* Work item: Could you repeat every record exactly as it appears?

* Supplied data:
—————
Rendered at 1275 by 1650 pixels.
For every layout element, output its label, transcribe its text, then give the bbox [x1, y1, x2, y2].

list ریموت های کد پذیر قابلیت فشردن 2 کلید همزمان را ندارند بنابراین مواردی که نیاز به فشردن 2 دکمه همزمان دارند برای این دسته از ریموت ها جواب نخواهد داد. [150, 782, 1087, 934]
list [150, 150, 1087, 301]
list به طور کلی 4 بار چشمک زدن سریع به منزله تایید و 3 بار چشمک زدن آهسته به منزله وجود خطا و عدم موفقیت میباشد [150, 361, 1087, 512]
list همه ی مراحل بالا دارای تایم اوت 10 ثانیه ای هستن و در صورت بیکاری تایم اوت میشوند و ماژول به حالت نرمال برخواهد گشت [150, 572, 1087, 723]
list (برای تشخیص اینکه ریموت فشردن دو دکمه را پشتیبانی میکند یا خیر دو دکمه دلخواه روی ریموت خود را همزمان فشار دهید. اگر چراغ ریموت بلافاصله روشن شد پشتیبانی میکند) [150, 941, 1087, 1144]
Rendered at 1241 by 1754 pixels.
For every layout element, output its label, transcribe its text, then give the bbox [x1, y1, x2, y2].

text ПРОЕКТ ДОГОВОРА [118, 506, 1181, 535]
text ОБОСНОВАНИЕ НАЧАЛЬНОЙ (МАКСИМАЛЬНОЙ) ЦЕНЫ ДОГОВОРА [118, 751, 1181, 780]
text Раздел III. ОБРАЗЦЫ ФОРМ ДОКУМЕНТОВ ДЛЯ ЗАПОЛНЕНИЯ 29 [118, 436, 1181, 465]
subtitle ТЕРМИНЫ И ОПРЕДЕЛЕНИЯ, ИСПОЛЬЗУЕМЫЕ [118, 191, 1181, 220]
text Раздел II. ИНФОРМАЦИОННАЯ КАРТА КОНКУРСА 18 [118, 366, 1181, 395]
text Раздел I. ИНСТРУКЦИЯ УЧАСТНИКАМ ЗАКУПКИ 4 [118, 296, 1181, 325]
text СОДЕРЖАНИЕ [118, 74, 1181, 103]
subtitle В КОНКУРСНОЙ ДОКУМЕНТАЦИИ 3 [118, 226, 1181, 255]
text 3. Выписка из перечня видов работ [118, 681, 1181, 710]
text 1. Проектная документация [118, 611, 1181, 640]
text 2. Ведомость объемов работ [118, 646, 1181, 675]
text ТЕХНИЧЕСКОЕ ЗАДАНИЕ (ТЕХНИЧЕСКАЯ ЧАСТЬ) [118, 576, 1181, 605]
—————
* Problem solution:
Rendered at 1275 by 1650 pixels.
For every layout element, output its label, transcribe its text, then give the bbox [x1, y1, x2, y2].

list ریموت های کد پذیر قابلیت فشردن 2 کلید همزمان را ندارند بنابراین مواردی که نیاز به فشردن 2 دکمه همزمان دارند برای این دسته از ریموت ها جواب نخواهد داد. [150, 782, 1087, 934]
list [150, 150, 1087, 301]
list به طور کلی 4 بار چشمک زدن سریع به منزله تایید و 3 بار چشمک زدن آهسته به منزله وجود خطا و عدم موفقیت میباشد [150, 361, 1087, 512]
list همه ی مراحل بالا دارای تایم اوت 10 ثانیه ای هستن و در صورت بیکاری تایم اوت میشوند و ماژول به حالت نرمال برخواهد گشت [150, 572, 1087, 723]
list (برای تشخیص اینکه ریموت فشردن دو دکمه را پشتیبانی میکند یا خیر دو دکمه دلخواه روی ریموت خود را همزمان فشار دهید. اگر چراغ ریموت بلافاصله روشن شد پشتیبانی میکند) [150, 941, 1087, 1144]
Rendered at 1241 by 1754 pixels.
For every layout element, output its label, transcribe its text, then give the bbox [x1, y1, x2, y2].

text ПРОЕКТ ДОГОВОРА [118, 506, 1181, 535]
text ОБОСНОВАНИЕ НАЧАЛЬНОЙ (МАКСИМАЛЬНОЙ) ЦЕНЫ ДОГОВОРА [118, 751, 1181, 780]
text Раздел III. ОБРАЗЦЫ ФОРМ ДОКУМЕНТОВ ДЛЯ ЗАПОЛНЕНИЯ 29 [118, 436, 1181, 465]
subtitle ТЕРМИНЫ И ОПРЕДЕЛЕНИЯ, ИСПОЛЬЗУЕМЫЕ [118, 191, 1181, 220]
text Раздел II. ИНФОРМАЦИОННАЯ КАРТА КОНКУРСА 18 [118, 366, 1181, 395]
text Раздел I. ИНСТРУКЦИЯ УЧАСТНИКАМ ЗАКУПКИ 4 [118, 296, 1181, 325]
text СОДЕРЖАНИЕ [118, 74, 1181, 103]
subtitle В КОНКУРСНОЙ ДОКУМЕНТАЦИИ 3 [118, 226, 1181, 255]
text 3. Выписка из перечня видов работ [118, 681, 1181, 710]
text 1. Проектная документация [118, 611, 1181, 640]
text 2. Ведомость объемов работ [118, 646, 1181, 675]
text ТЕХНИЧЕСКОЕ ЗАДАНИЕ (ТЕХНИЧЕСКАЯ ЧАСТЬ) [118, 576, 1181, 605]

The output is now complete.